◆ Description of the task
What is needed is an exact copy of the lines in the listing below, from the one with "left eye: (1118, 38)" up to and including the one with "right front paw: (964, 543)", with no other lines.

##############################

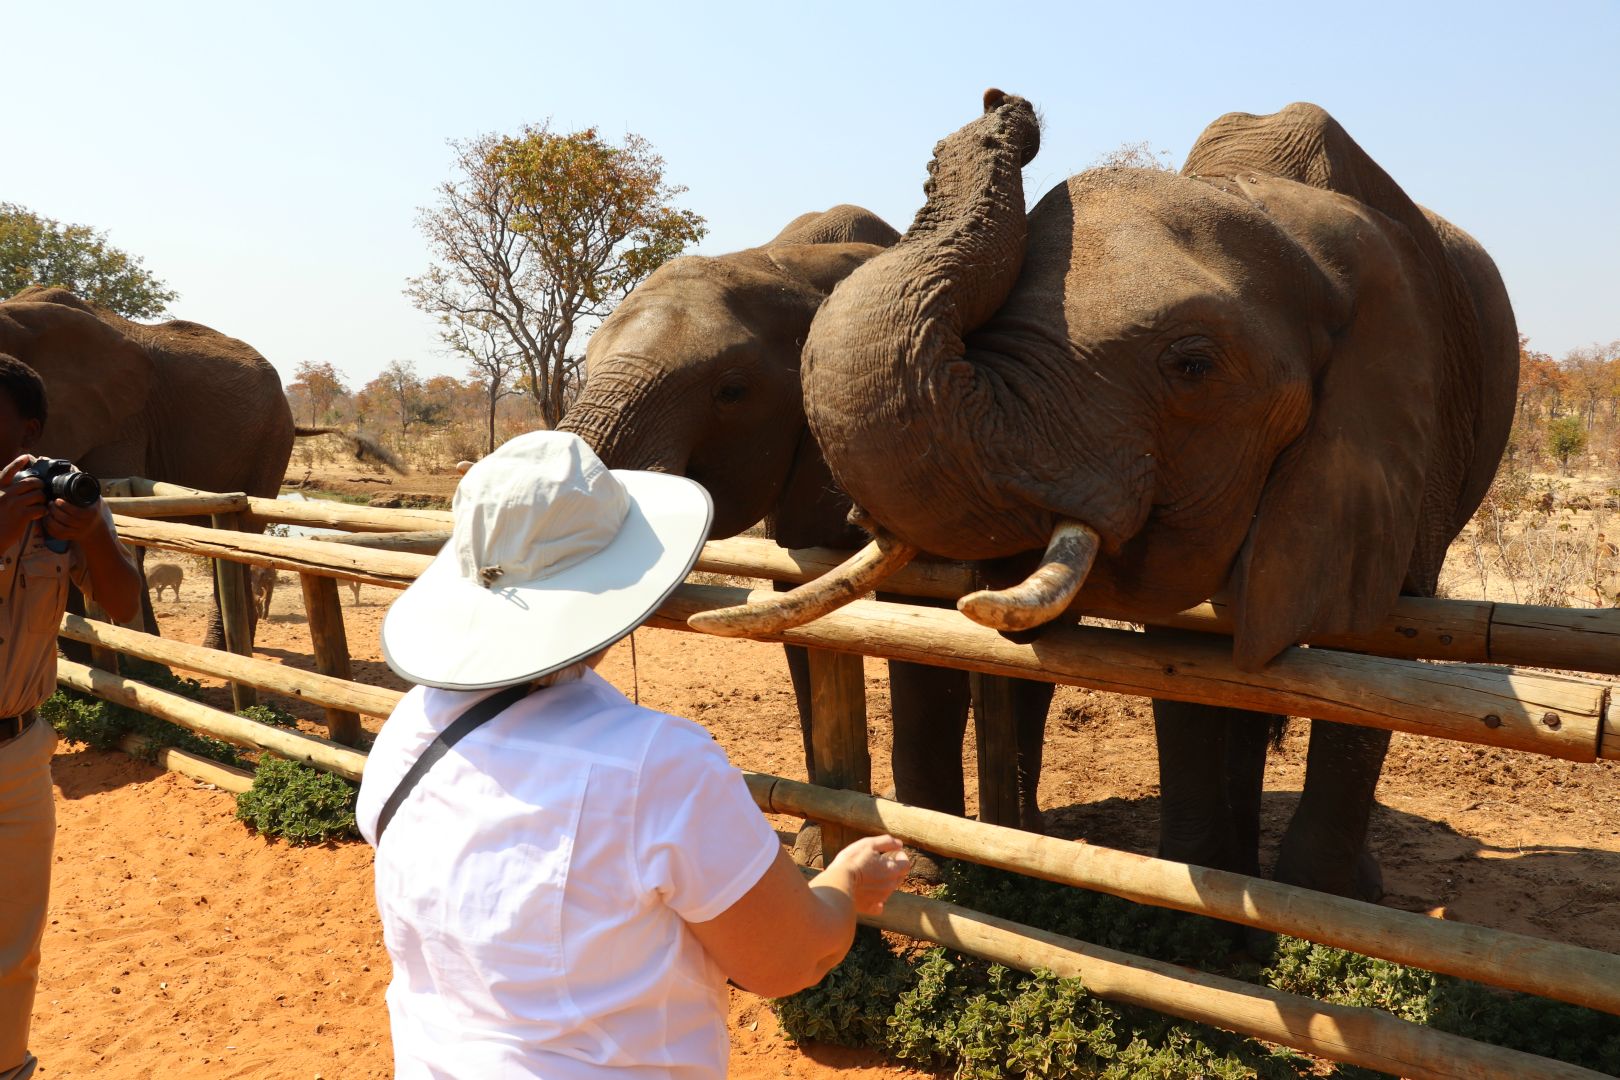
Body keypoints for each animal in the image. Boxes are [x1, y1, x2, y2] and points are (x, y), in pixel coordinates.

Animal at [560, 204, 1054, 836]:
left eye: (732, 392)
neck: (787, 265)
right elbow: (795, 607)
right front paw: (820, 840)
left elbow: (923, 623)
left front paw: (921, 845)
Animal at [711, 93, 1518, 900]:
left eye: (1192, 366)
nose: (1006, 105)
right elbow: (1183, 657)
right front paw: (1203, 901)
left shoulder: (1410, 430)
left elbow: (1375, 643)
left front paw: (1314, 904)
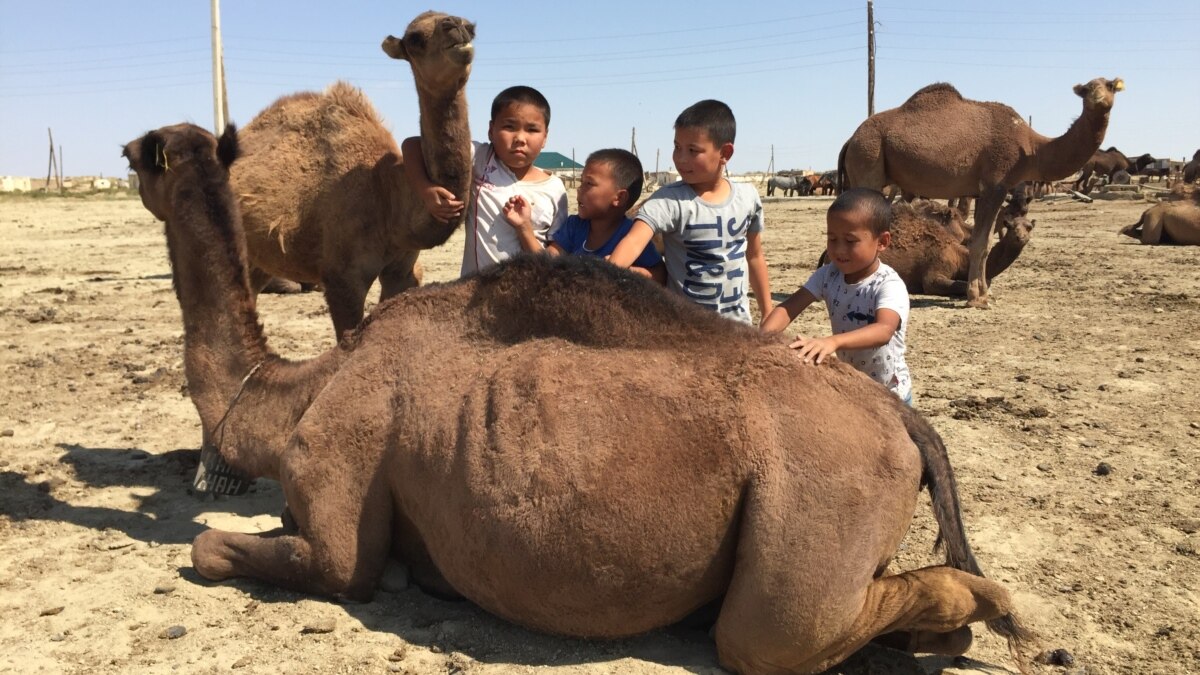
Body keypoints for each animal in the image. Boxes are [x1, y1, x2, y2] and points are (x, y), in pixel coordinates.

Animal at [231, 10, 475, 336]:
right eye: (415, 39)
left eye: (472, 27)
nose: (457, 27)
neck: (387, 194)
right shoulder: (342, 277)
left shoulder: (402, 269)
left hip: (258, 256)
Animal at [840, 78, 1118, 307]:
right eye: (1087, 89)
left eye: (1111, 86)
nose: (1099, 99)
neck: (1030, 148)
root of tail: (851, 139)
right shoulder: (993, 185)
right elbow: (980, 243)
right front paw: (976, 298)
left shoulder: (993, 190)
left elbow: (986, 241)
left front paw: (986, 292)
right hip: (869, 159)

##############################

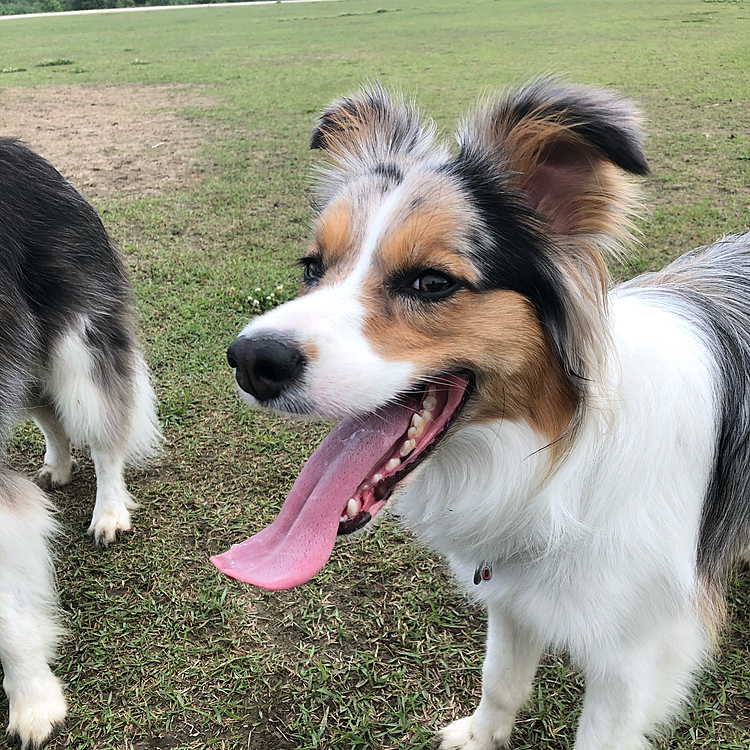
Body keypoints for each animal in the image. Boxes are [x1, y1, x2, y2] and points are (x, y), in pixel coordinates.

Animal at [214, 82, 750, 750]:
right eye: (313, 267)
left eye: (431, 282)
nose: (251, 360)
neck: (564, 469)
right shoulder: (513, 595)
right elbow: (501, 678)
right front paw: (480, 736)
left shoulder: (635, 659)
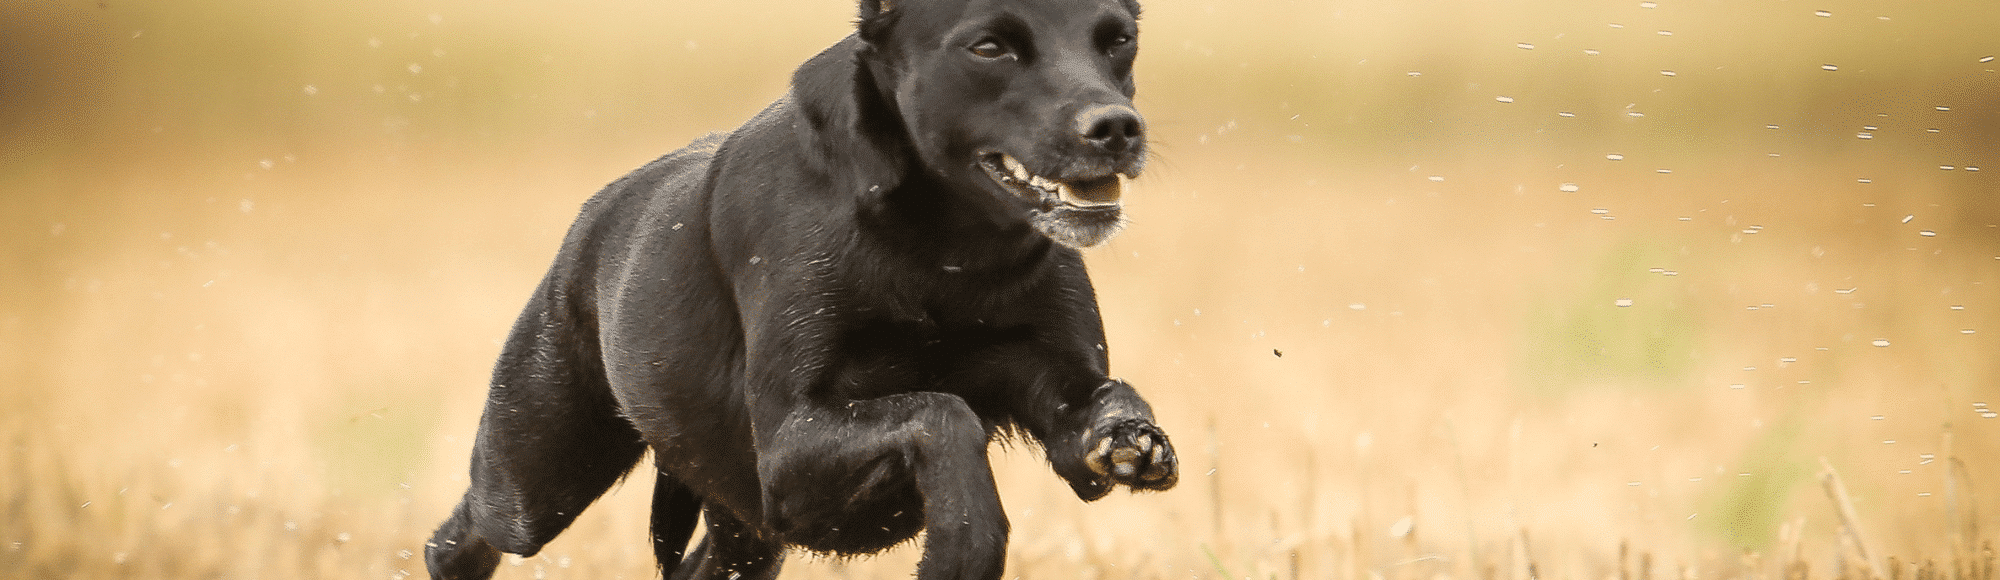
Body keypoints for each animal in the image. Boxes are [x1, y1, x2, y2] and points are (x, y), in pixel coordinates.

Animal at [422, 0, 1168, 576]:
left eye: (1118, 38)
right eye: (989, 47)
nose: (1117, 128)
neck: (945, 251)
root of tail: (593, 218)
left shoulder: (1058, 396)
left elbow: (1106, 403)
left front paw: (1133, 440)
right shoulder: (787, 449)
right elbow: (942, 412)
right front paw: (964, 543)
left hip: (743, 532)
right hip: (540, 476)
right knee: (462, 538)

##############################

◆ Answer to this task
left eye: (1118, 38)
right eye: (989, 47)
nose: (1117, 128)
neck: (945, 251)
root of tail: (593, 218)
left shoulder: (1058, 396)
left elbow: (1106, 403)
left front paw: (1133, 440)
right shoulder: (787, 449)
right elbow: (942, 412)
right front paw: (964, 543)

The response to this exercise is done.